The Student Achievement Initiative is intended to make colleges more accountable, increase student success rates, and help the state transition from a traditional enrollment-based funding approach to one that awards colleges for achieving results, says David Prince, policy research director at SBCTC.
 
“The initiative provides quarterly data to the colleges on progress and retention of their students,” Prince says. “Colleges can track student progress toward these achievement points each quarter, providing immediate feedback and opportunities for intervention strategies.”
 
Where incentive programs were once viewed as avant-garde, national policymakers and community college advocates are taking notice, says Davis Jenkins, a senior research associate at the Community College Research Center at Teachers College, Columbia University in New York.
 
“We’re definitely hearing more about it,” says Jenkins, a leading researcher on ways to improve community college student success and institutional performance. “We’re interested in these kinds of incentive systems because we have argued that looking at behavior economics is something the colleges really need to pay attention to. It’s not just monetary incentives, it’s how you structure programs and how you keep track. We’re encouraging colleges to make sure students have a plan [for academic progress] and to track students’ progress according to the plan,” Jenkins says.
 
Different approaches 
 
In its recently released report, Reclaiming the American Dream: Community Colleges and the Nation’s Future, the American Association of Community Colleges’ (AACC’s) 21st-Century Commission on the Future of Community Colleges named incentive programs as a key recommendation in the association’s quest to redesign, reinvent, and reset the nation’s community college system.
 
Student-based incentives can include tuition discounts that kick in after a student earns a credential or reaches a predetermined credits-earned threshold, says Peter Ewell, vice president of the National Center for Higher Education Management Systems (NCHEMS), a nonprofit organization in Boulder, Colo., and member of AACC’s 21st-Century Commission.
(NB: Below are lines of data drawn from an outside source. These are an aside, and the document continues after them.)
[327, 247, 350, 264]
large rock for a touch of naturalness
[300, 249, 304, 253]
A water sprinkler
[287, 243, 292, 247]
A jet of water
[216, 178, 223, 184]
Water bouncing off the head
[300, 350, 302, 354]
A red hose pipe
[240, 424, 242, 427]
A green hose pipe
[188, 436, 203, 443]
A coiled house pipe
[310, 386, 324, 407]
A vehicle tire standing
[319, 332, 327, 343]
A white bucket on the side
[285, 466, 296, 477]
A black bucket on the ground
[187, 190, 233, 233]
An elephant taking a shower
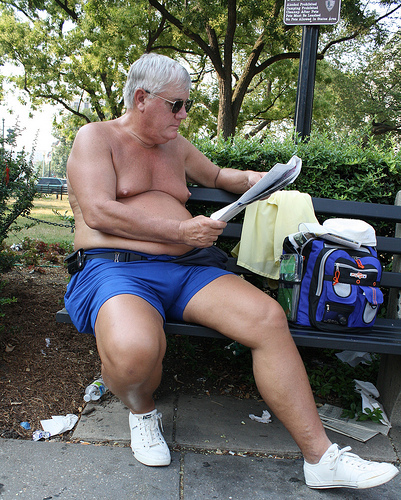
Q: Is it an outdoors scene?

Another option is partial loan forgiveness if these milestones are achieved, he says.
 
For faculty, bonus pay is one route, Ewell says. But other incentives are also popular. “Some of the best of these ideas are collective rewards—faculty development grants, travel grants—to academic units that achieve higher than predicted success.”
 
Whatever the structure, experts say the goal of an incentive program should be to encourage students to move quickly and efficiently through the system and to pressure colleges to create clearer, more defined pathways to success.
 
“The vast majority of community colleges don’t know for any given student how far along they are toward completing a program of study because many colleges don’t track that at all,” says Jenkins.
 
Such programs are showing results in places like California, where budget cuts have forced colleges to use what little funds they have in more creative ways.
 
“We’ve seen governments and educational institutions respond very quickly to financial incentives,” says Stuart Drown, executive director of the Little Hoover Commission, an independent oversight agency for the state of California.